What to produce: Spot each line in the records below where the word "lines" occurs, then copy it.
Material for the task section start
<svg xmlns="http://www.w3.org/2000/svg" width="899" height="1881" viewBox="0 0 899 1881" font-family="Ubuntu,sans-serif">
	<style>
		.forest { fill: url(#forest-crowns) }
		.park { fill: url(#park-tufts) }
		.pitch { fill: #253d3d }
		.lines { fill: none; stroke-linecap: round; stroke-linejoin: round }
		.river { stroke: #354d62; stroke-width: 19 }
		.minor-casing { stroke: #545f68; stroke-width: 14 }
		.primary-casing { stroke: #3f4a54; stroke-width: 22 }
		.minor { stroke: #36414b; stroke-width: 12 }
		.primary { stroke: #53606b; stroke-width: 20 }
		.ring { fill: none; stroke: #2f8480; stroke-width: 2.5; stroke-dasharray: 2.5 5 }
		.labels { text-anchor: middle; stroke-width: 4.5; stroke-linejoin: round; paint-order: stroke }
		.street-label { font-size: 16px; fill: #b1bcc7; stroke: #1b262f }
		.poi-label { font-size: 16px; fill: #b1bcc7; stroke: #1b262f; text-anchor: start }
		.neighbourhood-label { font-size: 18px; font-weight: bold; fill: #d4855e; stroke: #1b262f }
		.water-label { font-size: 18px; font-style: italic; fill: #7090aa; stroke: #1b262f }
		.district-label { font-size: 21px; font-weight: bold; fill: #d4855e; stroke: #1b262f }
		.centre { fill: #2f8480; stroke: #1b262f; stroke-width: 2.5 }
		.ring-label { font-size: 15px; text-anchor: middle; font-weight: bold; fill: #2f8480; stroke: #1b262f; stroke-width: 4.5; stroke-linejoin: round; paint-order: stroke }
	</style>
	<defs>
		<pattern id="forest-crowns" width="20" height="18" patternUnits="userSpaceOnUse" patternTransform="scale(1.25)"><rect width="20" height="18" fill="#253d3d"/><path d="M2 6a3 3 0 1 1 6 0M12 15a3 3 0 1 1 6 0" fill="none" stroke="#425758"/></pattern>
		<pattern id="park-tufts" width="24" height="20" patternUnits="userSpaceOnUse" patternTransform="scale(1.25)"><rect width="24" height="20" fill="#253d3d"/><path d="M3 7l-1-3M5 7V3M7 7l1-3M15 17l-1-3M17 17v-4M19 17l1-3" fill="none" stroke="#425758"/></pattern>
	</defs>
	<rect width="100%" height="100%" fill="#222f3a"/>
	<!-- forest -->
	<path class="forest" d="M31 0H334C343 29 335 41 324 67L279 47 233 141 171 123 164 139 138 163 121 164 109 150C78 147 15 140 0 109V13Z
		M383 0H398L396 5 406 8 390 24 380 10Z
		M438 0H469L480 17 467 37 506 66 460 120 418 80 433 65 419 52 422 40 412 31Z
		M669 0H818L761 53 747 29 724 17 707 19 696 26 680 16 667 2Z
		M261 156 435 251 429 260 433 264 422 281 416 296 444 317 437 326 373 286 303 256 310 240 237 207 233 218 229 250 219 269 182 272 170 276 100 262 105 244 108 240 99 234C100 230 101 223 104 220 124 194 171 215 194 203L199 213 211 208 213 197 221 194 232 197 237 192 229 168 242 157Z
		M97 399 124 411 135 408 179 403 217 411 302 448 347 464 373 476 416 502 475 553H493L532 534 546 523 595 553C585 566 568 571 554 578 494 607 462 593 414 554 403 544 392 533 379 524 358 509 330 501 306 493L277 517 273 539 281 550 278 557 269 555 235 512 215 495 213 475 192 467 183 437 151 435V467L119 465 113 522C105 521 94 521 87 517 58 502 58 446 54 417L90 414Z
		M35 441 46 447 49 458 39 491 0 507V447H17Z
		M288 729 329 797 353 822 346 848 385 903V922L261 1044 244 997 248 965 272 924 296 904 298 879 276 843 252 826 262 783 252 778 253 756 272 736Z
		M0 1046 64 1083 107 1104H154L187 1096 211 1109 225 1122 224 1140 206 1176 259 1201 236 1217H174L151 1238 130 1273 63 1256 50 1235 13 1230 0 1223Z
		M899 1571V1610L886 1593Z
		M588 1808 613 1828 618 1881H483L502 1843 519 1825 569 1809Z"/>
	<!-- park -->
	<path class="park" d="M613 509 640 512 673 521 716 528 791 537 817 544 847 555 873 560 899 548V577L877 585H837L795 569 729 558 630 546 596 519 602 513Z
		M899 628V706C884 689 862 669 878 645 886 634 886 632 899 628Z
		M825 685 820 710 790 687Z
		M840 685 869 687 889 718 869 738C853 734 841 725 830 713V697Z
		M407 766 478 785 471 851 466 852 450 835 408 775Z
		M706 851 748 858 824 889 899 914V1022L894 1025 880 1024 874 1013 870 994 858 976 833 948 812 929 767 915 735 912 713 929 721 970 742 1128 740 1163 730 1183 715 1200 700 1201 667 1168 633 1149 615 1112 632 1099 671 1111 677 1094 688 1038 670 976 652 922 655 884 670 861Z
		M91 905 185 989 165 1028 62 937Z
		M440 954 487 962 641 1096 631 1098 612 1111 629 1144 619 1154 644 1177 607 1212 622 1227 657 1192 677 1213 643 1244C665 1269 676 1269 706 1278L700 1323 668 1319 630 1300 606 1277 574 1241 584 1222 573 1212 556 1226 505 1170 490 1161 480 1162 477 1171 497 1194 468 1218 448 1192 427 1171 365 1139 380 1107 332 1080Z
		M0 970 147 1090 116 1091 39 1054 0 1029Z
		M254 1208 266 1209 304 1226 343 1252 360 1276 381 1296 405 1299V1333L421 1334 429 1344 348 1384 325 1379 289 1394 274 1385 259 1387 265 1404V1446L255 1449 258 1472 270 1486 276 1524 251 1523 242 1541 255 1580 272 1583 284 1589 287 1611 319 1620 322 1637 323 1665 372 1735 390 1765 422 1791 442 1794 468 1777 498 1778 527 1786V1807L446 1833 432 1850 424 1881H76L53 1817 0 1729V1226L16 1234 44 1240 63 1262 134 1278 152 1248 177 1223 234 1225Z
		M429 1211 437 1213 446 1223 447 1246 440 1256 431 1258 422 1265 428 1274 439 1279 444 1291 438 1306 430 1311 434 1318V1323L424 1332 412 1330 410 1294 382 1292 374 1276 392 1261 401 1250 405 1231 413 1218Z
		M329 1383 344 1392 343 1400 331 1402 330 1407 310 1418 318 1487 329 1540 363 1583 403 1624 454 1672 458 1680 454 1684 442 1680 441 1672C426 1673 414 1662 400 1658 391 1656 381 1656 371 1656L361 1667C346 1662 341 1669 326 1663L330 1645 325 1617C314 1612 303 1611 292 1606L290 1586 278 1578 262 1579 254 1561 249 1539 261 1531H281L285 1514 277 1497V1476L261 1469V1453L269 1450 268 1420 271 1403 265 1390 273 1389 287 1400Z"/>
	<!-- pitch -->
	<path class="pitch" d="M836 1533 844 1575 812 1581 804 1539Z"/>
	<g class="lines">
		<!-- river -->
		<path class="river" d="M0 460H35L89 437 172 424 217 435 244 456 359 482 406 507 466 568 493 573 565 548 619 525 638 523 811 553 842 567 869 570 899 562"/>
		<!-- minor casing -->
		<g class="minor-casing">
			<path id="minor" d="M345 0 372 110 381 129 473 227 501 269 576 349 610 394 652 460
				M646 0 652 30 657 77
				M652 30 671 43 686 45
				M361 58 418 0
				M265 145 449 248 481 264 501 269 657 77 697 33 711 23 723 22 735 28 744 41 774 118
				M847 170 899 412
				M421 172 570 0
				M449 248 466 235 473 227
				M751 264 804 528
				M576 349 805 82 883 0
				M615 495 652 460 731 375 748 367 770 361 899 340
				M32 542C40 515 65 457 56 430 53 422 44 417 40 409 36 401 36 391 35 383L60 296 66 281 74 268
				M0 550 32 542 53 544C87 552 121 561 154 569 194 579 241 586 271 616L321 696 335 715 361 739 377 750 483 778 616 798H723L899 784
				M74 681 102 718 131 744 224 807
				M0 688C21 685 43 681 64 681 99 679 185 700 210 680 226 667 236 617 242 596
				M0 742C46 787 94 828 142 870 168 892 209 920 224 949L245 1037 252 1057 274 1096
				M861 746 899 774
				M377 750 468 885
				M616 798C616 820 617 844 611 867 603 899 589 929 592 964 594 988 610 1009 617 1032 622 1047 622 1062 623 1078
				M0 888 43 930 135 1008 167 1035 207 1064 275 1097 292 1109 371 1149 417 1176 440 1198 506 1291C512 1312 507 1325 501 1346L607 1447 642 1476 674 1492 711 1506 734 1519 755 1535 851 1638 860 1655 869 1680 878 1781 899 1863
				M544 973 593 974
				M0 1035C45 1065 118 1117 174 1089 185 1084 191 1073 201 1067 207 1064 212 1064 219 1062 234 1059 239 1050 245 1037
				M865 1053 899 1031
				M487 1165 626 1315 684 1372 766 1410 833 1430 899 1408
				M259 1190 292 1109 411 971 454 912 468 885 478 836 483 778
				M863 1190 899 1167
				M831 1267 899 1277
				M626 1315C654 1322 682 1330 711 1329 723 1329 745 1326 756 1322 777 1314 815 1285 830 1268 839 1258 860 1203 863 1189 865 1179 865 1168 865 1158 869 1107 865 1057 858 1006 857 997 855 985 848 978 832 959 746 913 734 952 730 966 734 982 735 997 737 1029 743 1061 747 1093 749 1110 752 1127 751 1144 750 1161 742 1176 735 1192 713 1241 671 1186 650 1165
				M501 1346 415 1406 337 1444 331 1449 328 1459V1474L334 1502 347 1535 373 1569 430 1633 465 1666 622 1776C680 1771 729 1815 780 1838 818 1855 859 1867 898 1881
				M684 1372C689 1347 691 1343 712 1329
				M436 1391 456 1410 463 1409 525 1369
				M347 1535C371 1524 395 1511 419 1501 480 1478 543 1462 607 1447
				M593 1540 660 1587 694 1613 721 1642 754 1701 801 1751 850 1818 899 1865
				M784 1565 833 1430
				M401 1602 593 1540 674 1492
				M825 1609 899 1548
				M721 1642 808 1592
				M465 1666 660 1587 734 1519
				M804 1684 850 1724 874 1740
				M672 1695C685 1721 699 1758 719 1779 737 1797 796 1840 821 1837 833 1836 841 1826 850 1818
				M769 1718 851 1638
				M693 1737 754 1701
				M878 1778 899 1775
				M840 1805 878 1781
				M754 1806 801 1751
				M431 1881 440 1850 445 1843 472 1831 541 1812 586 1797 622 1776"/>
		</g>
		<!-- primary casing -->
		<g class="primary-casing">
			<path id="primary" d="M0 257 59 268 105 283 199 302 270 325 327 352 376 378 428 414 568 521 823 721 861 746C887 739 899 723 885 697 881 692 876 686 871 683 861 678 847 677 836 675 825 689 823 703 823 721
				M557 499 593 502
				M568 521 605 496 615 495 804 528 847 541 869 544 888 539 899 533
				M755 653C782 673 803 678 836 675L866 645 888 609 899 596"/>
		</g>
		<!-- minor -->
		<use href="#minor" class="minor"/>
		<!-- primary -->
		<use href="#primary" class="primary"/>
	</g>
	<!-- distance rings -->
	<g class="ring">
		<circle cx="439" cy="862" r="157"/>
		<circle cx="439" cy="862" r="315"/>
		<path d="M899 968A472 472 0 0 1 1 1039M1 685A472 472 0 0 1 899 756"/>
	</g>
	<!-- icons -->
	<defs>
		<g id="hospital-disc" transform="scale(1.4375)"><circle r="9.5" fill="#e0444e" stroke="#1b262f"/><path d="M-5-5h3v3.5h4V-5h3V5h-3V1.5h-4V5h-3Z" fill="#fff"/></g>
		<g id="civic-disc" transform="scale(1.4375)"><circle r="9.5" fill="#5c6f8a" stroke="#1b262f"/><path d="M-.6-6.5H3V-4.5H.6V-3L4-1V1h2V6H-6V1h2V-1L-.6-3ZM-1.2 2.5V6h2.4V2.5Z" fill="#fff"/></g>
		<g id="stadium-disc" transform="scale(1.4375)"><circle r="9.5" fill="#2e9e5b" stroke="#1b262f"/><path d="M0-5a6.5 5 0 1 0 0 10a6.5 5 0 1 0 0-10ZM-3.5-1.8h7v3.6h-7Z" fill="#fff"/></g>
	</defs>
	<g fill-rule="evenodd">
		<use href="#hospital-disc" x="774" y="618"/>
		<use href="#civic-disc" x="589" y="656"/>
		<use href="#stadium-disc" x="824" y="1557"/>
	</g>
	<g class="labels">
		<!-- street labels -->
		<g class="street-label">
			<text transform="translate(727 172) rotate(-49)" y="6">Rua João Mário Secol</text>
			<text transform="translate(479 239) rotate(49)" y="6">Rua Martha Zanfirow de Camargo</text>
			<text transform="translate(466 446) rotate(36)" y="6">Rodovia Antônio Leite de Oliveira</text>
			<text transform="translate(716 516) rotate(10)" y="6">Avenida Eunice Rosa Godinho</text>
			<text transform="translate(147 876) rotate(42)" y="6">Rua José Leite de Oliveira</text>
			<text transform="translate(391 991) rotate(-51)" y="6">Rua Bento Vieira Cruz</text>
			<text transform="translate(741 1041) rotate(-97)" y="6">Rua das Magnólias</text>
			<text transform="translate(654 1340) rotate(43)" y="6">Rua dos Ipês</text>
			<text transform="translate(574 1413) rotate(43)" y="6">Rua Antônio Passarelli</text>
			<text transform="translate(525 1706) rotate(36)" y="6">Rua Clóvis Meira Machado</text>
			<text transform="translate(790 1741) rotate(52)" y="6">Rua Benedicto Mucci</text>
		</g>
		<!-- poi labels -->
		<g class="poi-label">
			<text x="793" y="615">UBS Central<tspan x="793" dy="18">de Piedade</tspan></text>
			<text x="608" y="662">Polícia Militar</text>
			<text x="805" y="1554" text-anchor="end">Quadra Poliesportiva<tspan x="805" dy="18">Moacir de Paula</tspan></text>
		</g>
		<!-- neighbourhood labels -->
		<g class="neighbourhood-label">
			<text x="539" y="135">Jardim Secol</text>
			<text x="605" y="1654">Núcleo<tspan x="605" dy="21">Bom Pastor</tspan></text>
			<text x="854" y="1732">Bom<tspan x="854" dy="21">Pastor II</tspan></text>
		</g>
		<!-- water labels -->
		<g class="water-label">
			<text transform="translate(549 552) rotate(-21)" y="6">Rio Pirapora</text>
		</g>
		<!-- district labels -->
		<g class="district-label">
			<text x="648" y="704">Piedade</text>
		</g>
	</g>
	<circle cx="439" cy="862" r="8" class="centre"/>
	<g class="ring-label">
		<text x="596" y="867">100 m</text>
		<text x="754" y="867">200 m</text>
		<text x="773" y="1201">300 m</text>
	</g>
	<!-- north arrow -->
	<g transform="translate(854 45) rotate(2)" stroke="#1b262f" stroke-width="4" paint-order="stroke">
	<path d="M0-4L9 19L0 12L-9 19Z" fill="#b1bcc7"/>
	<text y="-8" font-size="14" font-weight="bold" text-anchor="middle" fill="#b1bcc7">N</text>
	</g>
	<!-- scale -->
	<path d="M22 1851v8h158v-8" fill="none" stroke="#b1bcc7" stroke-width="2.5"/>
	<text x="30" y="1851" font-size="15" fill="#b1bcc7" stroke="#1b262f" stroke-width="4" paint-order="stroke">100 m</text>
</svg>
Material for the task section end
Response for this exercise:
		.lines { fill: none; stroke-linecap: round; stroke-linejoin: round }
	<g class="lines">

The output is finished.